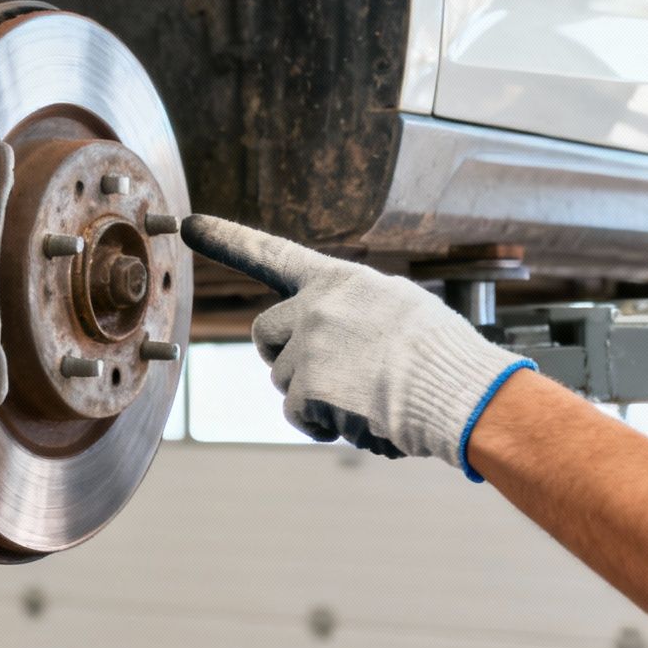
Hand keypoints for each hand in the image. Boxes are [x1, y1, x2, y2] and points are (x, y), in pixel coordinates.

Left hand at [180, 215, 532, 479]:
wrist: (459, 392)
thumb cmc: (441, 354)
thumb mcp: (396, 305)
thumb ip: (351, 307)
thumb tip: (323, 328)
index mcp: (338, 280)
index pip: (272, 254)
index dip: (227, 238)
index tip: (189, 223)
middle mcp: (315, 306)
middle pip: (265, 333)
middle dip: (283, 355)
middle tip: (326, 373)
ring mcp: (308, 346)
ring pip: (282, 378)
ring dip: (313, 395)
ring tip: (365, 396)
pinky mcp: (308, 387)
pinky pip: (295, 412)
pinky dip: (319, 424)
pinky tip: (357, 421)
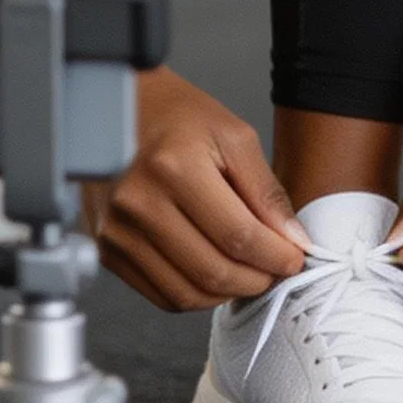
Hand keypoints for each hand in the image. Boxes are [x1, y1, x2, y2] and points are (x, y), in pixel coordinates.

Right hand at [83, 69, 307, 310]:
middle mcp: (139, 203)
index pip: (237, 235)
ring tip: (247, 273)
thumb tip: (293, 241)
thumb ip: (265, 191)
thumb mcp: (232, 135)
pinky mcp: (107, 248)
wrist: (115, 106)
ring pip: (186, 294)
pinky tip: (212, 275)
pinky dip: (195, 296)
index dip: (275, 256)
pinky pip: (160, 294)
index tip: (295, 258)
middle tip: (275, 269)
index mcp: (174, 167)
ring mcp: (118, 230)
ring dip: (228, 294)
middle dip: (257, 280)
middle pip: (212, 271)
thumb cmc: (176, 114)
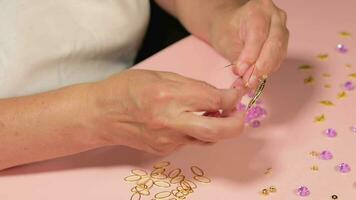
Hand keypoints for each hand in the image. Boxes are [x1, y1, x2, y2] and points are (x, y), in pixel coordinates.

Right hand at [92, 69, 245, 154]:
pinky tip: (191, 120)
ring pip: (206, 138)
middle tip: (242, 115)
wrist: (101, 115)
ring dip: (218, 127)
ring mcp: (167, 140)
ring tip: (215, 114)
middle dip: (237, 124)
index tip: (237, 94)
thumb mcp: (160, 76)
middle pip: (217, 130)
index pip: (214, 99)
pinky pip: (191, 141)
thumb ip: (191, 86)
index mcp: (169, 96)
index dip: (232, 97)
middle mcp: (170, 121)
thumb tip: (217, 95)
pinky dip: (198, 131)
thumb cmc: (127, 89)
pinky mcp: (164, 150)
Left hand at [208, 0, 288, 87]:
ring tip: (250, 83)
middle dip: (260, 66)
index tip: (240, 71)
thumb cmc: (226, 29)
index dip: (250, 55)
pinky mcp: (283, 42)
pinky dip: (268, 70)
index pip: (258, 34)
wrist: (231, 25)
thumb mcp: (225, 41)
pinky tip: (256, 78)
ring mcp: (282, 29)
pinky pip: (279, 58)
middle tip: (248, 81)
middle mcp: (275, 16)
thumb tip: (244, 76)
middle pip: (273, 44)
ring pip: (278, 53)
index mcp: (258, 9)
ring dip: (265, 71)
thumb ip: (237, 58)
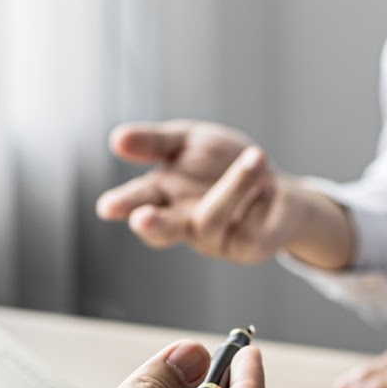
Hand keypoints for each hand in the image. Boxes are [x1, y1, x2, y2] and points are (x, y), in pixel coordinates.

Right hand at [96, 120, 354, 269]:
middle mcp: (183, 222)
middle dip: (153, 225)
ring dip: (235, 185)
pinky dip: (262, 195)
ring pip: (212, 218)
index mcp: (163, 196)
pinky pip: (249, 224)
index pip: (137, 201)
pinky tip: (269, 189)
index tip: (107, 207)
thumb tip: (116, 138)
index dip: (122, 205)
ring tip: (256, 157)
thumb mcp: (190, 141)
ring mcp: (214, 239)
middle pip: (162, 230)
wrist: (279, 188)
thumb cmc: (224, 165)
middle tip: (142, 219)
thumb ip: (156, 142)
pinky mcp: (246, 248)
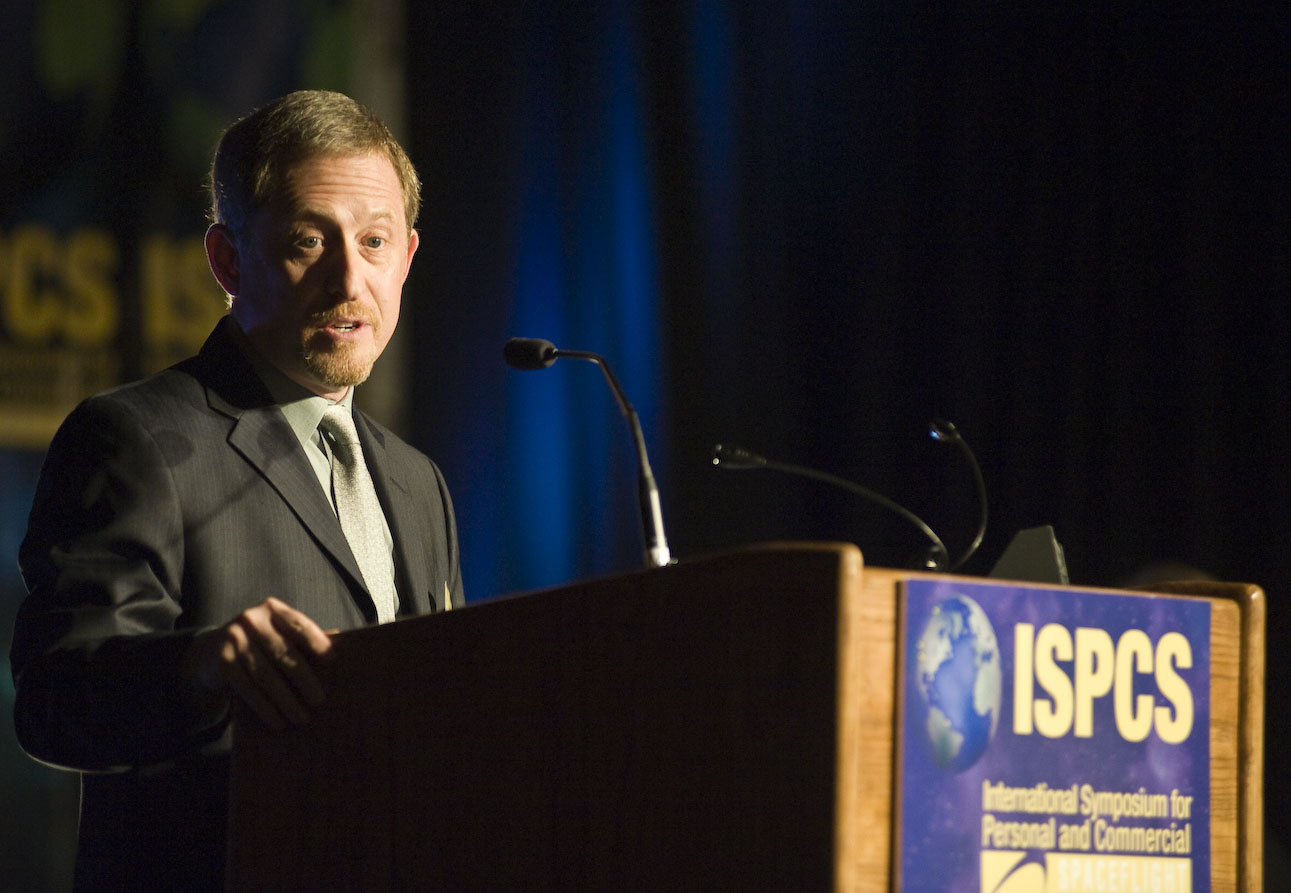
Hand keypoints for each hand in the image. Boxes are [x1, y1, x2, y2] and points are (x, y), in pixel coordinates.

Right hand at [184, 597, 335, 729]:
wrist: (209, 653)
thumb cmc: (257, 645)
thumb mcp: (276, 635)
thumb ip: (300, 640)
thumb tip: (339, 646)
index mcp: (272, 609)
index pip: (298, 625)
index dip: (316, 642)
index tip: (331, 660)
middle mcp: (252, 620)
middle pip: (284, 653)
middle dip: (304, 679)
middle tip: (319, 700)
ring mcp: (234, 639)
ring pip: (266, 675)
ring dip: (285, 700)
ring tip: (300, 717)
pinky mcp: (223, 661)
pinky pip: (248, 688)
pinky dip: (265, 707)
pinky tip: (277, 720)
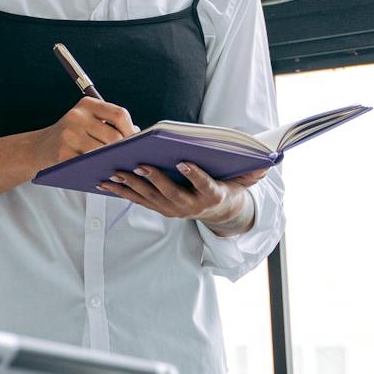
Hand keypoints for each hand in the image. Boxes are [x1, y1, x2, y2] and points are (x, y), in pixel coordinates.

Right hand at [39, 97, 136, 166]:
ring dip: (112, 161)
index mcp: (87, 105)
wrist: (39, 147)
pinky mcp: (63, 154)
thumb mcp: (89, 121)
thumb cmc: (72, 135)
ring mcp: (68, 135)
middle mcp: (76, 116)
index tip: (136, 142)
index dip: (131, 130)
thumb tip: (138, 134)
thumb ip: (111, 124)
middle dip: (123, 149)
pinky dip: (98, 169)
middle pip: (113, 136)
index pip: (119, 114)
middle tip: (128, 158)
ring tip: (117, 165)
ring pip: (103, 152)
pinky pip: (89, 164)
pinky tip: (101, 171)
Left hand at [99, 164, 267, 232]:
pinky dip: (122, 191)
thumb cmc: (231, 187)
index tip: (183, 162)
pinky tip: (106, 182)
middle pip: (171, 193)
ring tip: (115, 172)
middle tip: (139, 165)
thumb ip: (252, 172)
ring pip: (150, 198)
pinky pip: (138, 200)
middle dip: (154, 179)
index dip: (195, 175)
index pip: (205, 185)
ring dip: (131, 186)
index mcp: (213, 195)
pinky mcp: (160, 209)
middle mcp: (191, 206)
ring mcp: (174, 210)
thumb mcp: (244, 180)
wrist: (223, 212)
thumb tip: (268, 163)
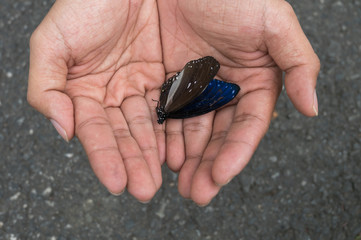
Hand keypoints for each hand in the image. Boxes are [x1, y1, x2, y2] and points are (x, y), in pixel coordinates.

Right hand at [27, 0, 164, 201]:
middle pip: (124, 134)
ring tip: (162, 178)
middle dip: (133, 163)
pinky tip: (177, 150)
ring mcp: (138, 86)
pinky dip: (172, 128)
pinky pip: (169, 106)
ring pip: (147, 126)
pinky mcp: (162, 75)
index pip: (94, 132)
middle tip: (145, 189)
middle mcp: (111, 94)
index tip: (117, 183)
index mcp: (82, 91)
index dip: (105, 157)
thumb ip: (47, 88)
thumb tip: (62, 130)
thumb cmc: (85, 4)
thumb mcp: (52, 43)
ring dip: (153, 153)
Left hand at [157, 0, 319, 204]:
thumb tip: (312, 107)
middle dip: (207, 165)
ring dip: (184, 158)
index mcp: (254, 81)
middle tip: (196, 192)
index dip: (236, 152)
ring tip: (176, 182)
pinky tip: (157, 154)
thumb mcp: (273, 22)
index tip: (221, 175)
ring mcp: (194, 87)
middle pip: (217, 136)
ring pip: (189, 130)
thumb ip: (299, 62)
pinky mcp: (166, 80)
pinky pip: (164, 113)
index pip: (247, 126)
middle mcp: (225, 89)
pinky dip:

## What needs to be done
Will you set down the records word for word while leaving out every picture?

## Answer to the exercise
Hand keypoints for each hand in the image. Boxes are [x1, y1, x2, y2] and points are (x, y), in pixel coordinates.

Left hand at [180, 215, 532, 479]:
wrist: (459, 392)
thumb cmc: (441, 354)
thumb mcp: (396, 305)
thumb ip: (351, 307)
thumb tip: (323, 328)
index mcp: (338, 280)
index pip: (272, 254)
index dip: (227, 238)
index tip: (189, 223)
middle mcp: (315, 306)
middle pip: (265, 333)
middle dip: (283, 355)
middle tip: (326, 373)
ring mcp: (308, 346)
ring pip: (282, 378)
ring dip: (313, 395)
ring tip: (365, 396)
pinky mcp: (308, 387)
pinky pip: (295, 412)
pinky dip: (319, 424)
pinky tip: (357, 421)
Hand keypoints for each hand in the image. Boxes are [x1, y1, x2, y2] and points are (x, y), in pixel coordinates.

Right hand at [83, 69, 307, 310]:
middle mcp: (139, 203)
index pip: (237, 235)
ring tip: (247, 273)
thumb tip: (293, 241)
thumb ip: (265, 191)
thumb mcp: (232, 135)
pinky mcp: (107, 248)
wrist: (115, 106)
ring pip: (186, 294)
pinky tip: (212, 275)
pinky dip: (195, 296)
index dip: (275, 256)
pinky pip: (160, 294)
index tip: (295, 258)
middle tip: (275, 269)
index mcp: (174, 167)
ring mcp: (118, 230)
ring dip: (228, 294)
middle dip: (257, 280)
middle pip: (212, 271)
thumb cmc: (176, 114)
Hand keypoints for each hand in the image. Boxes are [x1, y1, x2, y2] and points are (x, y), in pixel coordinates.

Right hand at [92, 69, 245, 154]:
pinky tip: (191, 120)
ring pip: (206, 138)
middle tip: (242, 115)
wrist: (101, 115)
ring dip: (218, 127)
ring mcp: (167, 140)
ring tip: (215, 114)
middle dip: (237, 124)
index tip: (237, 94)
thumb mcp: (160, 76)
middle pip: (217, 130)
index pip: (214, 99)
pinky pip: (191, 141)
thumb ip: (191, 86)
index mcp: (169, 96)
index dip: (232, 97)
middle mcp: (170, 121)
thumb tip: (217, 95)
pinky dip: (198, 131)
thumb cmc: (127, 89)
pinky mcp: (164, 150)
Left hand at [208, 0, 288, 87]:
ring tip: (250, 83)
middle dip: (260, 66)
index tip: (240, 71)
thumb cmc: (226, 29)
index dip: (250, 55)
pinky mcp: (283, 42)
pinky dip: (268, 70)
index pip: (258, 34)
wrist: (231, 25)
thumb mcp: (225, 41)
pinky tip: (256, 78)
ring mcp: (282, 29)
pinky pip: (279, 58)
middle tip: (248, 81)
middle mcp: (275, 16)
thumb tip: (244, 76)
middle pip: (273, 44)
ring pip: (278, 53)
index mcp: (258, 9)
ring dip: (265, 71)
thumb ip: (237, 58)
Hand keypoints for each hand in the image. Boxes are [x1, y1, x2, y2] and points are (x, y), in pixel coordinates.

Right hand at [96, 120, 354, 269]:
middle mcp: (183, 222)
middle dip: (153, 225)
ring dip: (235, 185)
pinky dip: (262, 195)
ring pip: (212, 218)
index mcp: (163, 196)
pinky pip: (249, 224)
index pip: (137, 201)
pinky tip: (269, 189)
index tip: (107, 207)
thumb tip: (116, 138)
index dip: (122, 205)
ring tip: (256, 157)
thumb mcp: (190, 141)
ring mcp: (214, 239)
middle pip: (162, 230)
wrist: (279, 188)
thumb cmc: (224, 165)
middle tip: (142, 219)
thumb ip: (156, 142)
pinky mcp: (246, 248)
Hand keypoints for each hand in the image. Boxes are [x1, y1, x2, y2] and points are (x, y), in pixel coordinates.

Right hand at [184, 597, 335, 729]:
wrist: (209, 653)
thumb cmc: (257, 645)
thumb mcp: (276, 635)
thumb ip: (300, 640)
thumb tip: (339, 646)
index mcp: (272, 609)
index pip: (298, 625)
index dip: (316, 642)
index tip: (331, 660)
middle mcp: (252, 620)
middle pip: (284, 653)
middle dip: (304, 679)
middle tip: (319, 700)
ring mcp: (234, 639)
ring pip: (266, 675)
ring dip: (285, 700)
ring tip: (300, 717)
pinky mcp: (223, 661)
pinky pip: (248, 688)
pinky dip: (265, 707)
pinky tip: (277, 720)
Hand keypoints for each hand in the image. Boxes are [x1, y1, x2, y2] and points are (x, y), in pixel coordinates.

Right hand at [39, 97, 136, 166]:
ring dip: (112, 161)
index mcp: (87, 105)
wrist: (39, 147)
pinky mcp: (63, 154)
thumb mcp: (89, 121)
thumb cmc: (72, 135)
ring mcp: (68, 135)
middle mcp: (76, 116)
index tip: (136, 142)
index dip: (131, 130)
thumb tip: (138, 134)
thumb ip: (111, 124)
middle dip: (123, 149)
pinky dip: (98, 169)
middle pip: (113, 136)
index pip: (119, 114)
middle tip: (128, 158)
ring tip: (117, 165)
ring pip: (103, 152)
pinky pip: (89, 164)
pinky tip: (101, 171)
Left hand at [99, 164, 267, 232]:
pinky dip: (122, 191)
thumb cmc: (231, 187)
index tip: (183, 162)
pinky tip: (106, 182)
middle pip: (171, 193)
ring tip: (115, 172)
middle tip: (139, 165)
thumb ip: (252, 172)
ring pip: (150, 198)
pinky pip: (138, 200)
middle dip: (154, 179)
index dip: (195, 175)
index pip: (205, 185)
ring dip: (131, 186)
index mcp: (213, 195)
pinky mcp: (160, 209)
middle mcp: (191, 206)
ring mcp: (174, 210)
thumb mcp: (244, 180)
wrist: (223, 212)
thumb tip: (268, 163)
Hand keypoints for each hand in the image. Boxes are [x1, y1, x2, y2] and points are (x, y), in pixel coordinates.

Right hand at [27, 0, 164, 201]:
middle pip: (124, 134)
ring tip: (162, 178)
middle dip: (133, 163)
pinky tip: (177, 150)
ring mcp: (138, 86)
pinky dip: (172, 128)
pinky pip: (169, 106)
ring pip: (147, 126)
pinky mcp: (162, 75)
index pip: (94, 132)
middle tip: (145, 189)
middle mcp: (111, 94)
index tip: (117, 183)
index mcp: (82, 91)
index dip: (105, 157)
thumb ip: (47, 88)
thumb tip: (62, 130)
thumb cmc: (85, 4)
thumb mcp: (52, 43)
ring dip: (153, 153)
Left hand at [157, 0, 319, 204]:
thumb tip: (312, 107)
middle dip: (207, 165)
ring dip: (184, 158)
index mcp: (254, 81)
middle tip: (196, 192)
index dip: (236, 152)
ring tip: (176, 182)
pinky tip: (157, 154)
thumb mcp: (273, 22)
index tip: (221, 175)
ring mcp: (194, 87)
middle pip: (217, 136)
ring pip: (189, 130)
thumb ip: (299, 62)
pinky mcp: (166, 80)
pinky pip: (164, 113)
index pip: (247, 126)
middle mcp: (225, 89)
pinky dip:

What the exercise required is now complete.